ラップに効果的な作用を生みにくい様子がうかがえる「シャネル」だが、一方で、連載no.6で論じた「ココ」の引用や、衣服だけにとどまらない香水までも含めたエピソードの構築という別のアプローチでの実験を観察することができる。例えば、stei x TYOSiN x Tohjiによる2019年の曲「lastnight」を見てみよう。Tohjiのヴァースで綴られる、「用がないから ここ去る/外資を稼ぐ/買うココシャネル」というリリック。「ココシャネル」と「ここ去る」で華麗な押韻を果たしたこの事例に顕著だが、無声軟口蓋破裂音(軟口蓋を使って勢いよく息を吐く無声音)である「ココ」は、ラップに独特の抜け感を与え、どこか愛らしいチャーミングな印象も生むことができる。ゆえに、有能なラッパーは、この点に着目した。

stei x TYOSiN x Tohji – lastnight

2021年、BAD HOPは「Chop Stick(Remix)」(『BAD HOP WORLD DELUXE』収録)において、「羽織るFENDIを/首にTiffany/付ける香水はCoco Chanel」とライムした。ここではやはり「香水」と「ココシャネル」で破裂音が重ねられており、彼らのチャーミングな一面を演出する本曲にぴったりのポップネスが香り立っている。

**保存データ:**
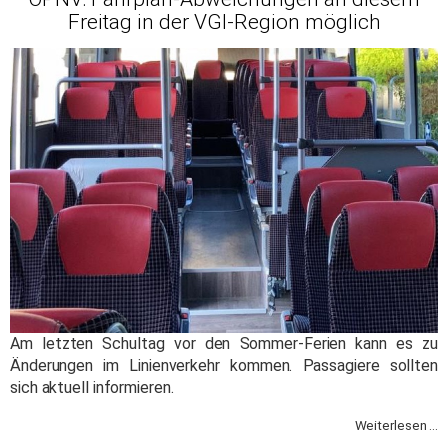
Freitag in der VGI-Region möglich
Am letzten Schultag vor den Sommer-Ferien kann es zu
Änderungen im Linienverkehr kommen. Passagiere sollten
sich aktuell informieren.
Weiterlesen ...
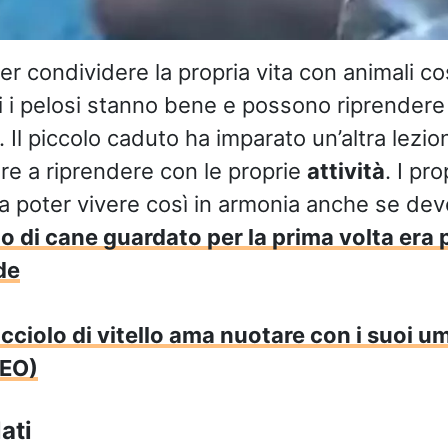
r condividere la propria vita con animali cos
ti i pelosi stanno bene e possono riprendere
 Il piccolo caduto ha imparato un’altra lezion
re a riprendere con le proprie
attività
. I pr
 a poter vivere così in armonia anche se de
o di cane guardato per la prima volta era 
de
cciolo di vitello ama nuotare con i suoi u
DEO)
ati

**資料を読み解く:**
- 1) ラップとシャネルについての本文によれば、有能なラッパーが「ココ」という音に着目したのはなぜですか。1〜3文で説明してください。
- 2) ラップとシャネルについての本文を、最後の文のあとから書き継いでください。
記録は本文とは関係がありません。

**解答:**
- 1) 「ココ」は、軟口蓋を使って勢いよく息を吐く無声音である無声軟口蓋破裂音です。そのため、ラップに独特の抜け感を与えるうえ、どこか愛らしいチャーミングな印象も生むことができるからです。

- 2)
BAD HOP – Chopstick Remix feat. Vingo, Benjazzy, SANTAWORLDVIEW & ゆるふわギャング

「シャネルの5番」で押韻したZORNの驚嘆すべき技術

そして、2020年の傑作アルバム『新小岩』を経て、先日の武道館公演の成功によりシーンでのさらなるプロップスを獲得し続けているZORNが、2014年にリリースした「Party Night」(『サードチルドレン』収録)にも注目したい。「真夜中のクラブ/午前2時半/皆気になるいけてるlady/やべえぜセンスも洗練され/ゆきとどいたネイルの手入れ/浮かばないかける言葉/まるでモンローシャネルの5番」というヴァースで、ZORNは「かける言葉」と「シャネルの5番」での押韻を果たしている。「a-e-u-o-o-a」で見事に踏んでいる彼の技術には感嘆するしかないが、ここで「香水」ではなく具体的に「5番」という固有名詞が引用されることで、ただ音として押韻に奉仕するだけではない、クラブフロアで艶めかしく踊る午前2時半の女性の魅惑さが強調される。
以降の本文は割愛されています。